Republicans leading the charge against Planned Parenthood have been consistently cavalier about the lost access to healthcare that would result from a funding cutoff.

Among the party’s presidential candidates, former Florida Gov. Jeb Bush has worn his 2001 cutoff of $300,000 state funds for the organization like a badge of honor; the money, which had covered family planning and healthcare services, has never been restored. Last month, appearing at a conference of evangelical Christians, Bush cited the federal funding for Planned Parenthood, saying, “I’m not sure we need half a billion dollars for women’s health issues.” His campaign later said he “misspoke.”

Meanwhile, Louisiana Gov. Bobby Jindal has been trying to shut down his state’s two Planned Parenthood clinics, despite clear evidence that adequate alternative healthcare sources don’t exist for the 5,200 women served by the offices.
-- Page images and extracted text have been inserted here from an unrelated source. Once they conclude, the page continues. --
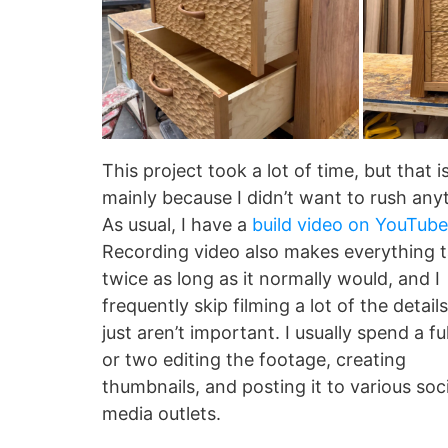
This project took a lot of time, but that i
mainly because I didn’t want to rush any
As usual, I have a
build video on YouTube
Recording video also makes everything 
twice as long as it normally would, and I
frequently skip filming a lot of the detail
just aren’t important. I usually spend a fu
or two editing the footage, creating
thumbnails, and posting it to various soci
media outlets.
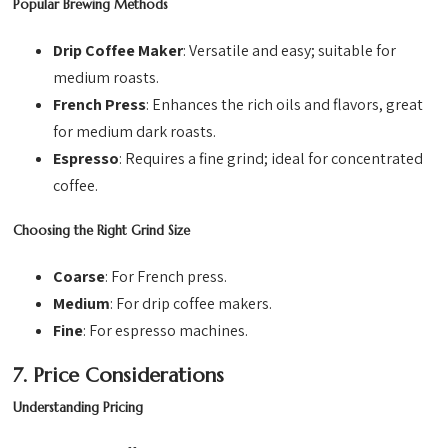
Popular Brewing Methods
Drip Coffee Maker
: Versatile and easy; suitable for
medium roasts.
French Press
: Enhances the rich oils and flavors, great
for medium dark roasts.
Espresso
: Requires a fine grind; ideal for concentrated
coffee.
Choosing the Right Grind Size
Coarse
: For French press.
Medium
: For drip coffee makers.
Fine
: For espresso machines.
7. Price Considerations
Understanding Pricing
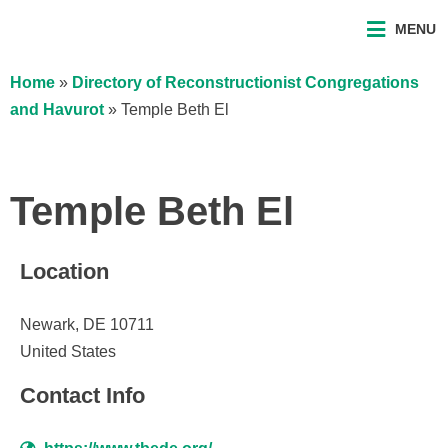
MENU
Home
»
Directory of Reconstructionist Congregations
and Havurot
»
Temple Beth El
Temple Beth El
Location
Newark, DE 10711
United States
Contact Info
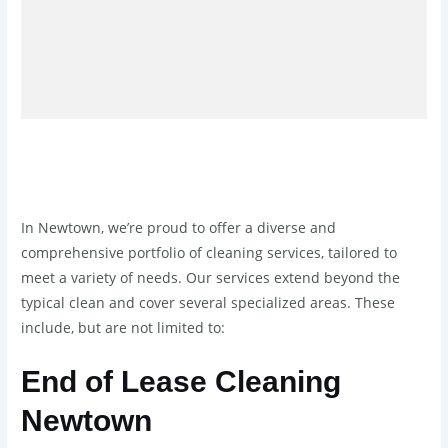
In Newtown, we’re proud to offer a diverse and
comprehensive portfolio of cleaning services, tailored to
meet a variety of needs. Our services extend beyond the
typical clean and cover several specialized areas. These
include, but are not limited to:
End of Lease Cleaning
Newtown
Then there’s Carly Fiorina. The former chair and CEO of Hewlett-Packard has staked out a position on the extreme edge of Planned Parenthood attackers and promotes a manifestly fabricated version of the anti-Planned Parenthood videos. On Sunday, she told Chris Wallace of Fox News that she supported providing all those family planning and healthcare services to women, but chiefly if they were supplied by “a women’s health center ... that would provide all those same services and also provide women an alternative to abortion.”

Of course, Planned Parenthood does provide women with alternatives to abortion -- that’s what most of those family planning services are. Fiorina not only advocates cutting off funding for the organization, but is in favor of shutting down the government to do so.